Employees Benefits -
i) The Companys Gratuity is Defined Benefit Plan. The
Companys Liability towards Gratuity is determined using the Projected
Unit Credit Method "which recognizes each period of service as giving
rise to additional unit of Employee Benefit Entitlement. The Gratuity
scheme is operated through Group Gratuity Scheme of Life Insurance
Corporation of India.
ii) The liabilities are provided based on Actuarial Valuation certified
by Life Insurance Corporation of India. Actuarial gain and losses are
charged to Profit & Loss Account. .
iii) The Companys Provident Fund Scheme and ESI Plans are defined
Contribution Plans and the Companys Contribution paid / payable is
recognized as expense in the Profit and Loss Account, during-the year
in which the employees render the related service.
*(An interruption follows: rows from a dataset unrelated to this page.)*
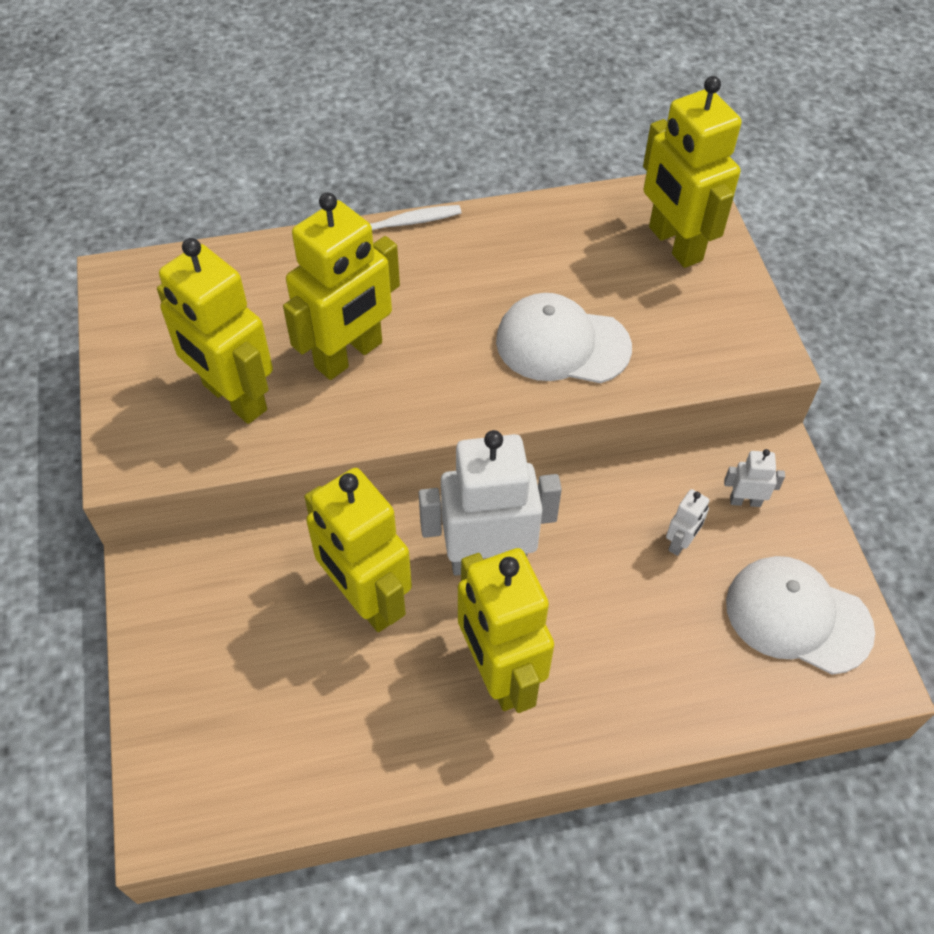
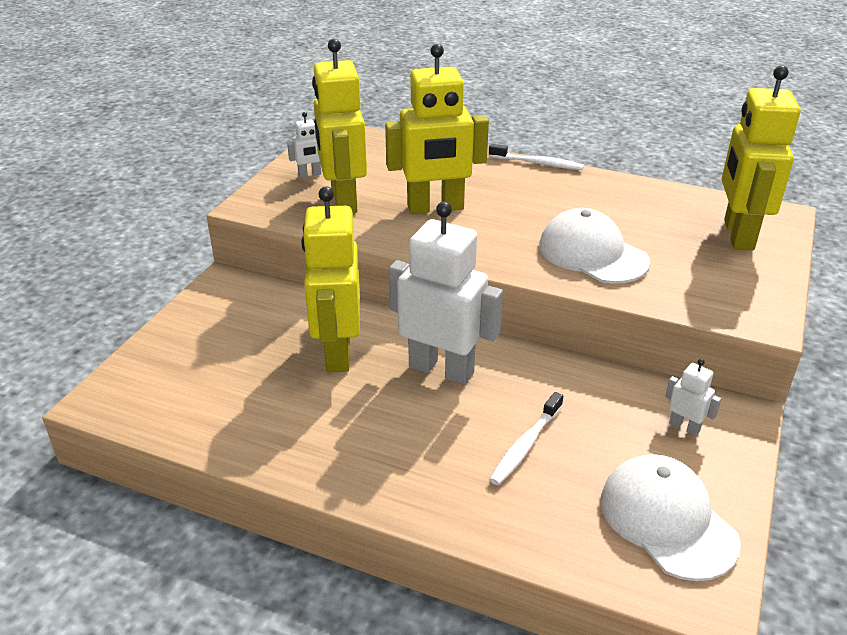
camera: 35 degrees right, 20 degrees down
yellow robot [458,548,554,713] -> none
white robot [666,489,709,556] -> white robot moved to [287,112,321,178]
none -> white toothbrush [489,392,563,485]

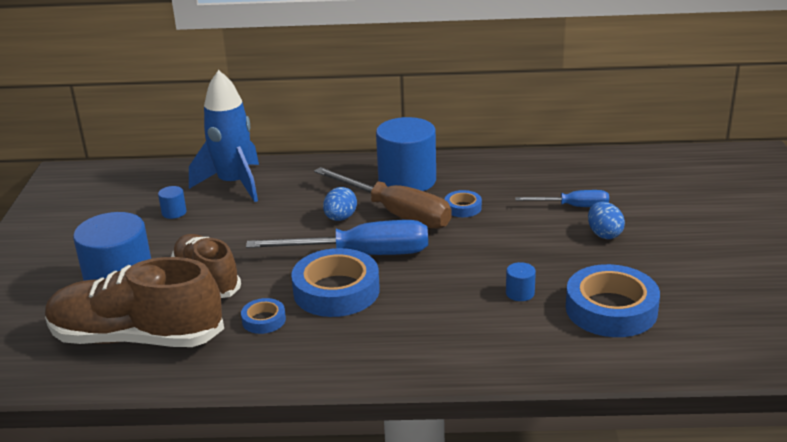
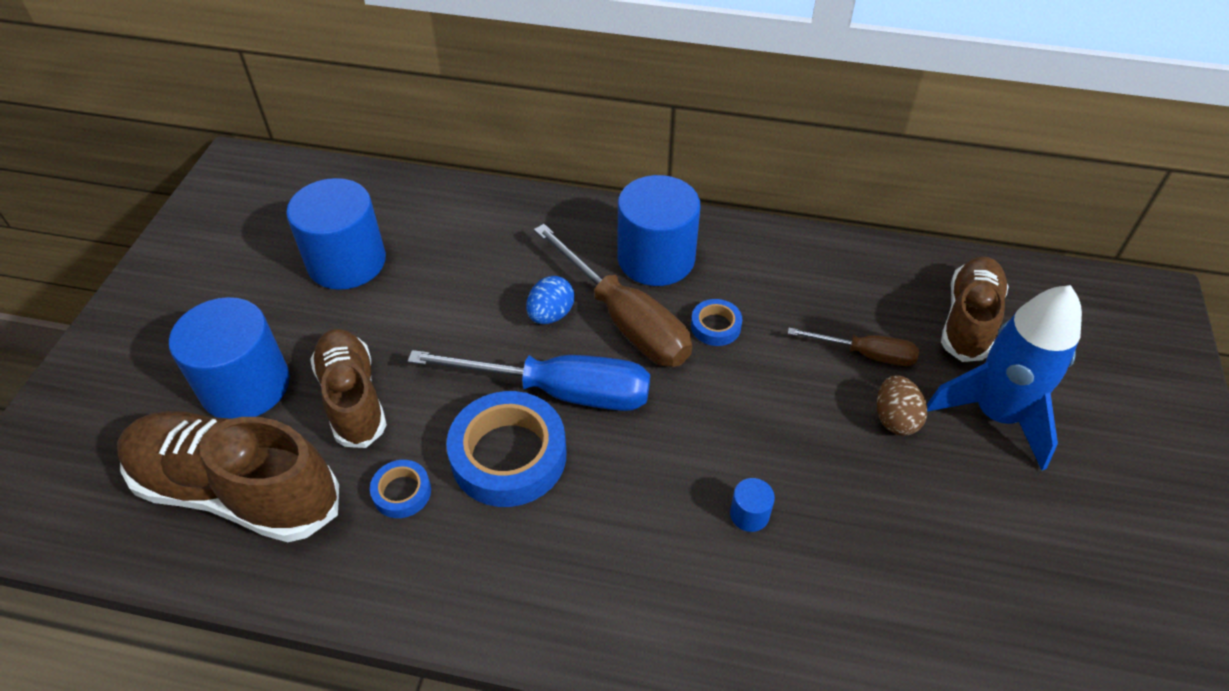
camera: 10 degrees right, 20 degrees up
blue cylinder [158,186,186,219] -> blue cylinder [286,178,386,290], size x2.45
blue rocket [189,70,259,202] -> blue rocket moved to [927,285,1082,470]
blue screwdriver [515,190,609,207] -> brown screwdriver [788,328,919,366]
blue tape [566,264,660,337] -> none
blue egg [588,201,625,239] -> brown egg [877,376,927,435]
none -> brown shoe [941,257,1009,362]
iv) Un-availed leave is encashed at the end of the, year.
Foreign Currency Transactions
The foreign currency transactions are recorded at the exchange rate
prevailing at the time of transactions.
Deferred Tax
i) Current tax is determined as the amount of tax payable in
respect of taxable income for the year.
ii) Deferred tax is recognized on timing difference, being the
difference between taxable income and accounting income that originate
in one year and is reversible in one or more subsequent years.
iii) Deferred tax assets are recognized to the extent there is
certainty of future taxable income will be available for its
realization.
Impairment of Assets
At each Balance Sheet date an assessment is made whether any indication
exists that an asset has been impaired, if any such indication exists,
an impairment loss, if material, i.e. the amount by which the carrying
amount of an asset exceeds its recoverable amount is provided for in
the books of account.
Contingent Liabilities
Contingent liabilities are disclosed in the accounts by way of notes
giving nature and quantum of such liabilities.